Figure ES2. Life-Cycle Greenhouse Gas Emissions of Gasoline-Powered Vehicles vs. Electric Vehicles (EV Emissions Assume 2015 Western U.S. Electricity Mix)

Current state and federal incentives do more than make EVs affordable today – they are also critical tools to help the EV industry achieve the economies of scale and technological changes needed to reduce the cost of EVs over the long run in order to compete with the prices of gasoline-powered vehicles, which have long benefitted from government subsidies.

Despite EVs’ rising popularity, there is a long way to go: to meet California’s air quality and greenhouse gas goals, the state’s transportation sector needs to be largely converted to zero-emission vehicles, while today less than one percent of the vehicles on the road in California are electric. In order to achieve these goals, policy action by the state, air districts, municipalities and utilities will be necessary.

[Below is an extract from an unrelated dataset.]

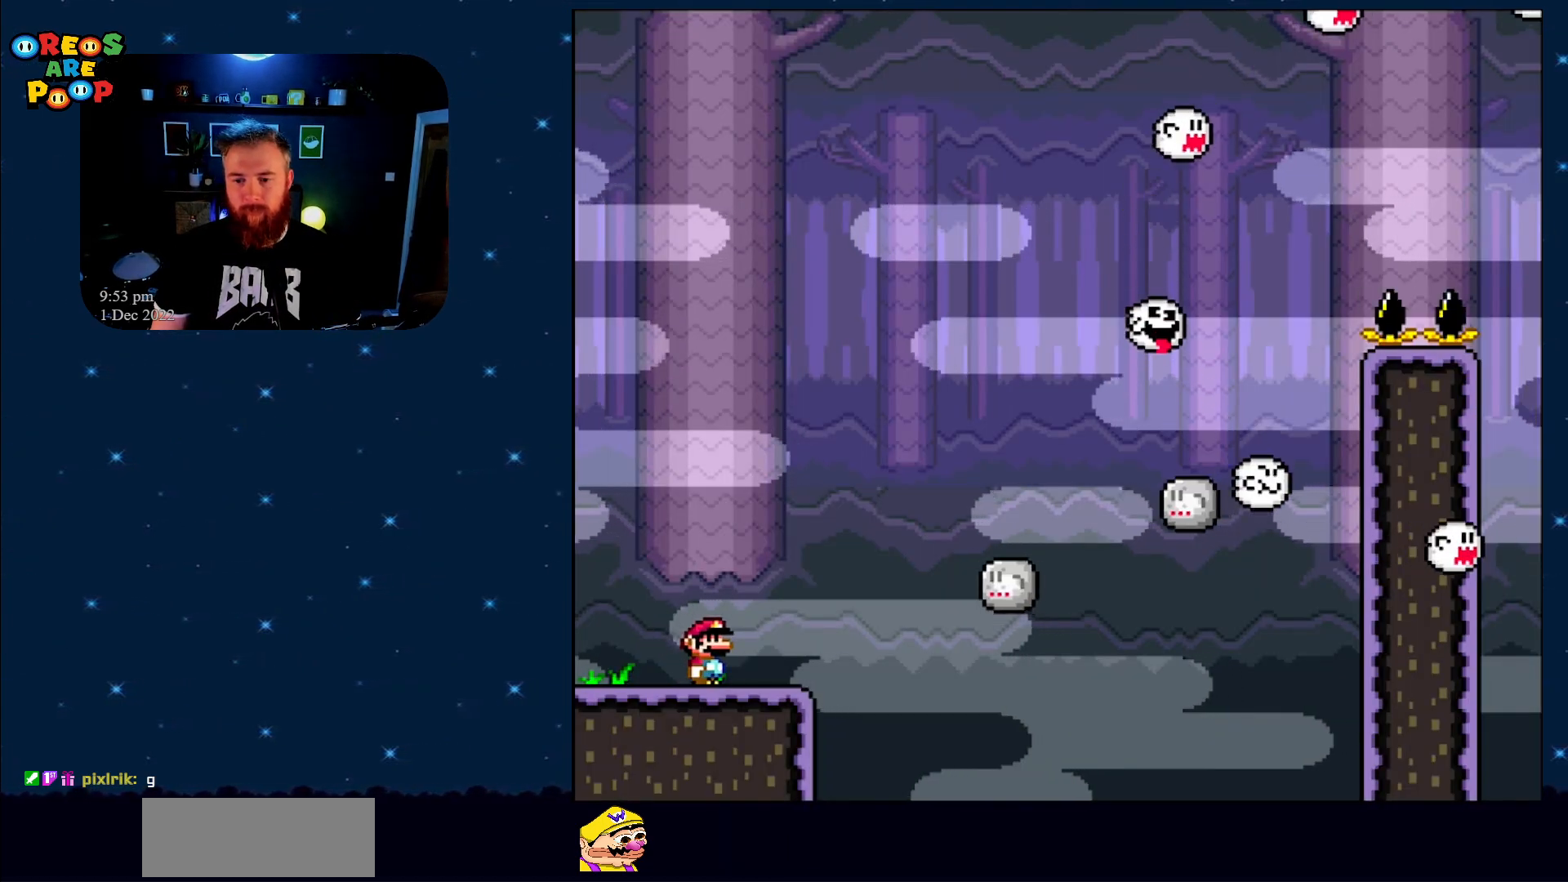
{"buttons": ["Y"], "events": [[117, "B", "down"], [267, "B", "up"], [433, "DPAD_RIGHT", "up"]]}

Specifically, state decision-makers should ensure that California meets the twin goals codified by the Charge Ahead California Initiative (De León, 2014) of deploying one million zero and near-zero emission vehicles by 2023, and ensuring that disadvantaged, low-income, and moderate-income communities benefit from the transition to zero tailpipe emissions. Decision-makers should also continue efforts to meet Governor Brown’s Executive Order for California to achieve 1.5 million zero-emission vehicles by 2025. Meeting all of California’s long-term climate goals will require encouraging widespread electric vehicle adoption in underserved markets, including in low- and moderate-income communities.